A medio vestir se dirigió a la cocina, el aroma del café animó su estado. Comenzó a preparar la cena de ese día. Tenía que dejar todo a medio terminar para sólo llevar los alimentos al fuego a su regreso del trabajo. Rápidamente preparó el desayuno de los niños y sus respectivas meriendas para el colegio. Apiló la ropa sucia, como cada martes, las separó por color y las puso en remojo con detergente. El proceso ayudaba a que la mugre se ablandara y facilitara su lavado a mano. Las manecillas del reloj trotaban animosas desafiando la agilidad de María. Nueva vez acudió a sus Santos y demás guardianes para pedirles que el horario del agua se extendiera esa noche para poder lavar el montón de ropa que se había acumulado en la semana. Organizó y barrió la sala.

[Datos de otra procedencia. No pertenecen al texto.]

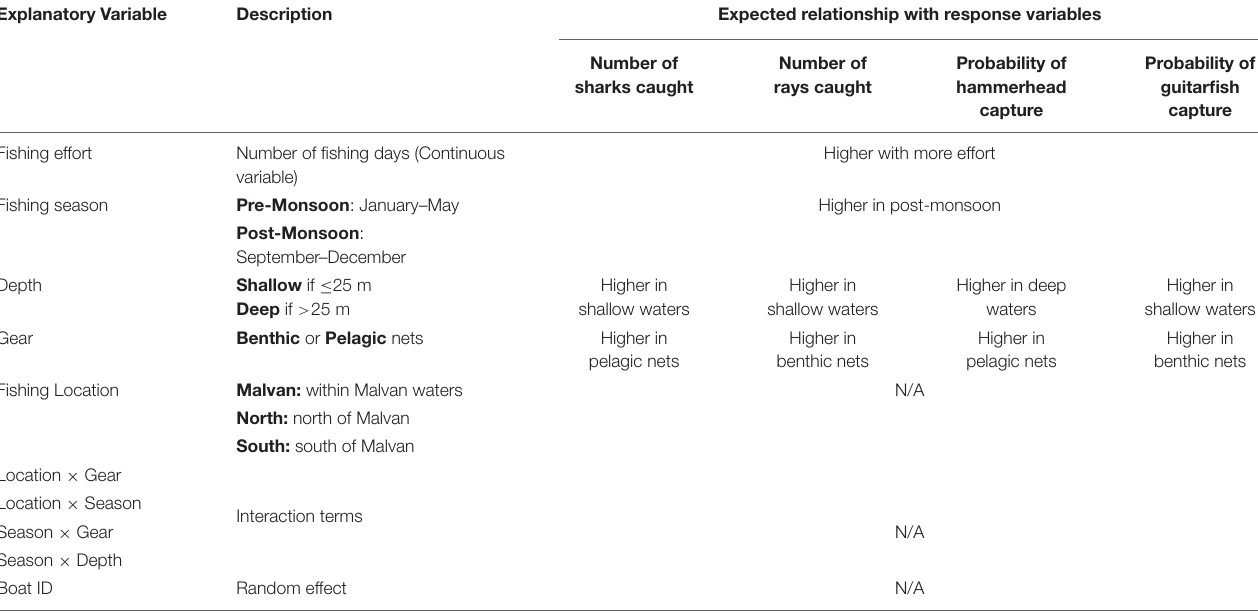
TABLE 2 | The different fishing factors and interactions used as explanatory variables in the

Al entrar en la habitación de los niños, se iluminó su rostro. Se acercó despacito e inclinándose los besó con ternura. Diariamente les despertaba entre infinitas caricias y susurros de canciones. Abrieron los ojillos y se sumaron al ceremonial de su madre llenándola de mimos y sonrisas. María sintió mariposas revoloteando en su estomago. De puntillas, sin hacer ruido, los niños se levantaron de la cama. Con la ayuda de su madre se asearon y vistieron el pulcrísimo uniforme reglamentario sin emitir sonido alguno. Sabían que cualquier movimiento en falso podría despertar a la bestia, actuaban muy cautelosamente, no deseaban otra revuelta en casa. Otra no.

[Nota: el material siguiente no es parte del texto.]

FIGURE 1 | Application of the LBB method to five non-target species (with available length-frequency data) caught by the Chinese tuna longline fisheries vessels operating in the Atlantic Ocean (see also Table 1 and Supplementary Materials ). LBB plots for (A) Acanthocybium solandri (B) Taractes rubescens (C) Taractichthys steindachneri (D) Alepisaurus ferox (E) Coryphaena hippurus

Tomaban los niños el desayuno mientras terminaba María de vestirse. Frente al espejo se esfumó su mirada y aquella superficie, siempre rica en imágenes, colores y formas le pareció un agreste desierto. En un breve instante galopó su vida y la melancolía le arrebató el alma. Las voces de los chicos indicaron el camino de regreso. Volvió a ver sus pupilas reflejadas en el cristal, se espantó. Antes de marcharse encendió el acostumbrado cirio a su virgencita – Si ella, la mismísima madre de Dios no la ayudaba, ¿entonces quien? Cerró la puerta.
Nueve horas más tarde María regresó a casa. Se disponía a la tarea de almacenar “el agua de cada día” cuando encontró en la bañera el cuerpo inerte y desnudo de Juan. El hallazgo la sorprende, no entiende lo que ve; por segundos piensa que el cansancio le ha jugado una broma pesada. Aclara su vista y lo sigue viendo, no es un hechizo de Yemayá o Metresilí. .El frió invade su cuerpo, siente que se le congelan los huesos, no puede moverse, no puede respirar. Con asombro nota un pequeño charco de agua entre sus pies que amenaza con evaporarse. ¿Acaso olvidó secar el suelo del baño en la premura del ritual matinal? Llevándose la mano a la frente auto-consoló la culpa sentida pensando que el alcohol es un arma mortal, única culpable de la muerte de Juan, su alfa y su omega. Corrió hasta posicionarse frente a la imagen de su entrañable Virgen, pudo verse reflejada en el iris de animal disecado que adornaba el angelical rostro de cerámica de la más Santa de las mujeres. Lentamente apagó con un ligero soplo el cirio y con gesto de complicidad sonrió.